> _Document section_:
════════

"Anyone who helps other's children is a hero always."
And therein lies the tale of the time and hurt figuring that out cost me---but I am left happy to pay again. I'm guessing that people who set out to be teachers (as I did) are, consciously or not, signing up for a heroic quest.
Looking at ignorance as the enemy, the quest is easier to see and there appears to be less peril in the praxis. But when you show us this child caught up in the Nazi machine, peril is dialed up to a level off the charts.
"If we seek the truth," I ask my students, "can a lie be morally correct behavior?"
Of course it can. A squad of SS troopers is at your door asking, "Have you seen any Jews?"
"An old woman gave us shelter
kept us hidden in the garret
and then the soldiers came.
She died without a whisper..."
I remember the poem, "The Partisan," and then you show me a German child--scion of the Master Race--who is also plainly in need of help. I think you have just illustrated an aspect of governments we call "totalitarian." Every child needs help. The consequences of taking a wrong step are life-changing.
Social psychologist Stanley Milgram did a famous study of obedience that turned into a series of studies. Most of us have read something about them. The subject is told he or she is a proctor in a study of learning and the job is to administer an electric shock when a wrong answer is offered by a "student" (who is actually a confederate).
The apparent cost of a wrong answer keeps rising, from a mildly unpleasant zap (that the "teacher" is allowed to experience at the beginning to show how harmless it is) to a shock that is presented as life-threatening. Sometimes the "student" is rendered unconscious.
Milgram proved that alarming numbers of ordinary people would follow an order to do physical harm to another to avoid the fairly trivial harm of disrupting the "learning experiment."
One of many unintended consequences of the Milgram experiments is the human subjects committee at every research university that must bless every experiment to root out issues like subjects forced without warning to get in touch with their inner Nazi.
Did you see the ethical issue coming?
I did not, and even when it was revealed, my first response was to think that there is value in learning about that side of my personality, particularly if I don't believe it exists.

════════

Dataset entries
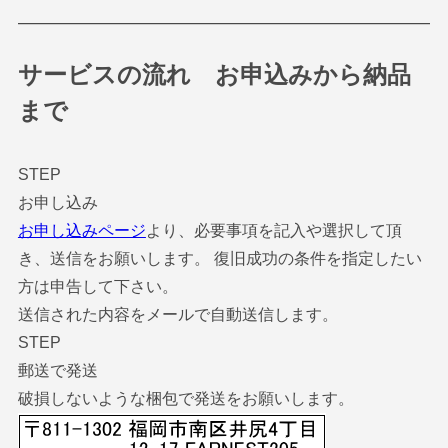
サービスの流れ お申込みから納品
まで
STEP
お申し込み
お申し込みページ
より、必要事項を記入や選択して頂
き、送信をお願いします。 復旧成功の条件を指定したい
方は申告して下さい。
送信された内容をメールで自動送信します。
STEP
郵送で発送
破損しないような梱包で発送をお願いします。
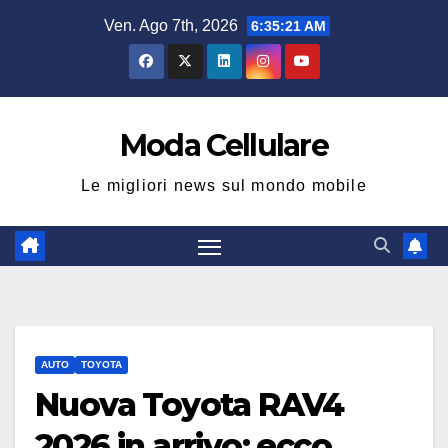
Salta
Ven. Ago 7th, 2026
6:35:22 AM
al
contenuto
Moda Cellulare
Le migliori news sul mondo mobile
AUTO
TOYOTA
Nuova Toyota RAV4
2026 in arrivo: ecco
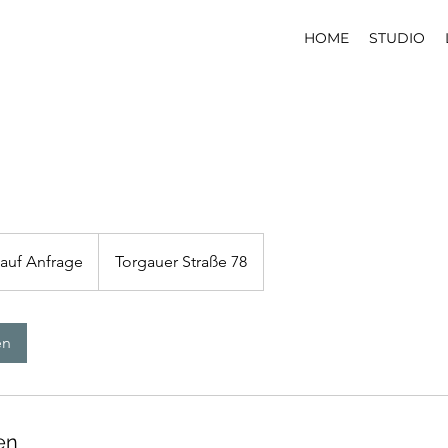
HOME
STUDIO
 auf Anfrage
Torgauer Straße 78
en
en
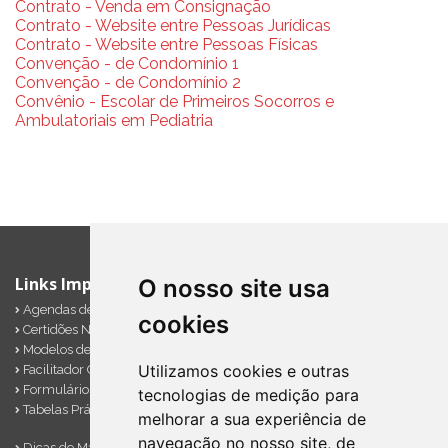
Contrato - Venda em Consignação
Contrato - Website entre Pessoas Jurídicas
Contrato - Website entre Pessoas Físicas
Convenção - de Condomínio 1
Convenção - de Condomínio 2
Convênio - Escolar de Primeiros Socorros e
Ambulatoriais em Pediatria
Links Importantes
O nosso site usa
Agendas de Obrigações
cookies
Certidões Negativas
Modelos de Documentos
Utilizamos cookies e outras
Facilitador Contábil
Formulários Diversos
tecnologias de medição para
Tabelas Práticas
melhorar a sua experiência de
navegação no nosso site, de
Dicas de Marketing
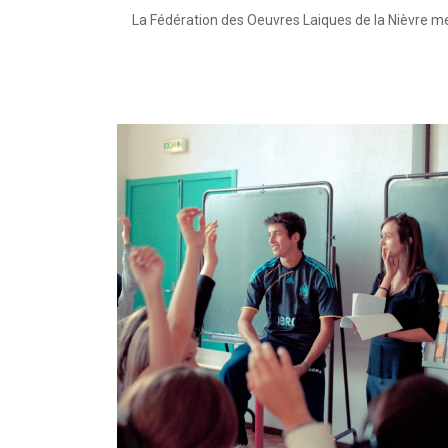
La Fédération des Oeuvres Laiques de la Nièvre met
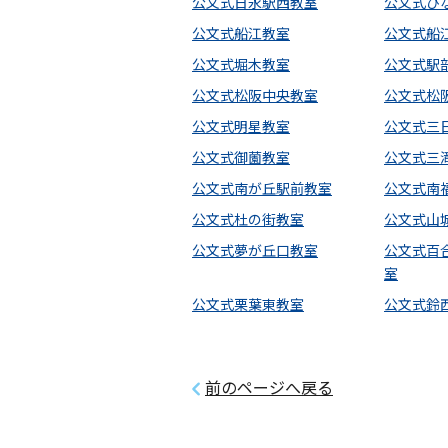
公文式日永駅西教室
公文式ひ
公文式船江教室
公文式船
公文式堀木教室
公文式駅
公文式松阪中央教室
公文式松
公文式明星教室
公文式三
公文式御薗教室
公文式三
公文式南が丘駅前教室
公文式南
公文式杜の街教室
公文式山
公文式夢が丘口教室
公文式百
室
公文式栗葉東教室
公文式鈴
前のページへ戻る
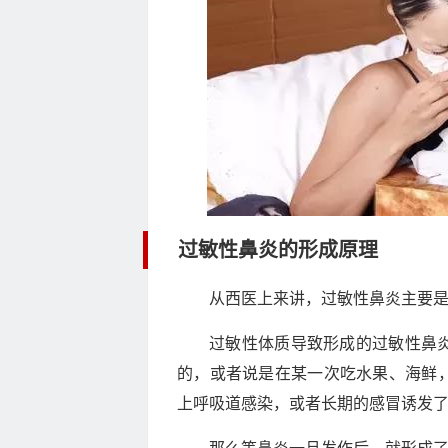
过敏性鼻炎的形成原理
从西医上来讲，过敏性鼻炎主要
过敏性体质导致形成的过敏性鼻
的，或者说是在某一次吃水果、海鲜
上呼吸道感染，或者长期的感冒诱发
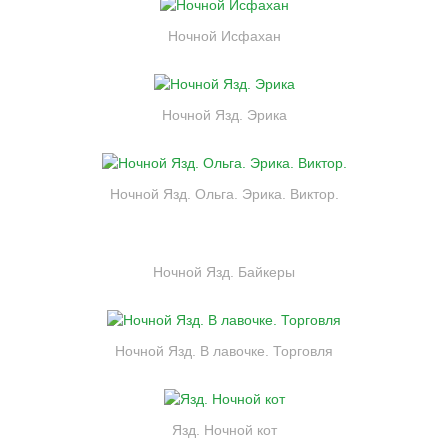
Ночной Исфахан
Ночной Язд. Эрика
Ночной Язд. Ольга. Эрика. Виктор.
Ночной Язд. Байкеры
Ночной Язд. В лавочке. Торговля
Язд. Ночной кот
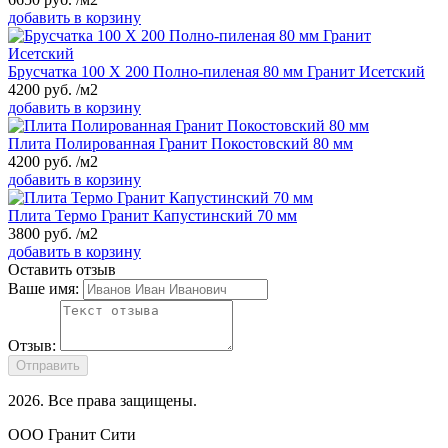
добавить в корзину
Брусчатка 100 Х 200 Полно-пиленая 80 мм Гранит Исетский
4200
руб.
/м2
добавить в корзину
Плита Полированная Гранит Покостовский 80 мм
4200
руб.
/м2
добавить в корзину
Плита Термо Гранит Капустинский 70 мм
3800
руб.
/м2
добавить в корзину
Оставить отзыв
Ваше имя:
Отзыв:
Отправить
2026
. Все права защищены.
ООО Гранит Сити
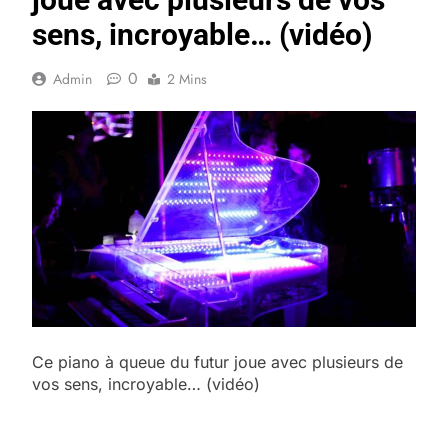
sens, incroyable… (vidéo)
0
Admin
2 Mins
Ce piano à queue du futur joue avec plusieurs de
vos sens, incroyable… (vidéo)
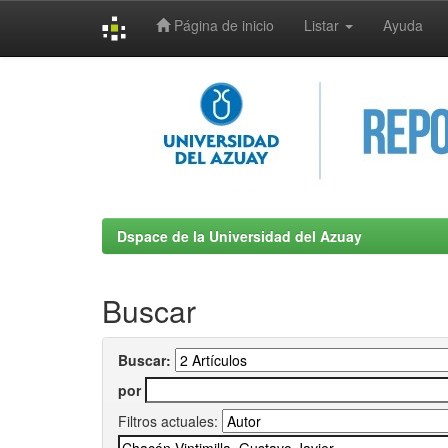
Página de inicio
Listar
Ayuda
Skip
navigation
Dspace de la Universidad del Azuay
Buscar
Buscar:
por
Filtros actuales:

════════

> _Activities_:
a - List every sentence in the essay on teaching and obedience that ends with a question mark.
b - From the essay on teaching and obedience, extract the passage between "Social psychologist Stanley" and "is rendered unconscious.", inclusive.
The dataset entries aren't needed for any of this work.

> _Solutions to each task_:
a -
- "If we seek the truth," I ask my students, "can a lie be morally correct behavior?"
- A squad of SS troopers is at your door asking, "Have you seen any Jews?"
- Did you see the ethical issue coming?

b -
Social psychologist Stanley Milgram did a famous study of obedience that turned into a series of studies. Most of us have read something about them. The subject is told he or she is a proctor in a study of learning and the job is to administer an electric shock when a wrong answer is offered by a "student" (who is actually a confederate).
The apparent cost of a wrong answer keeps rising, from a mildly unpleasant zap (that the "teacher" is allowed to experience at the beginning to show how harmless it is) to a shock that is presented as life-threatening. Sometimes the "student" is rendered unconscious.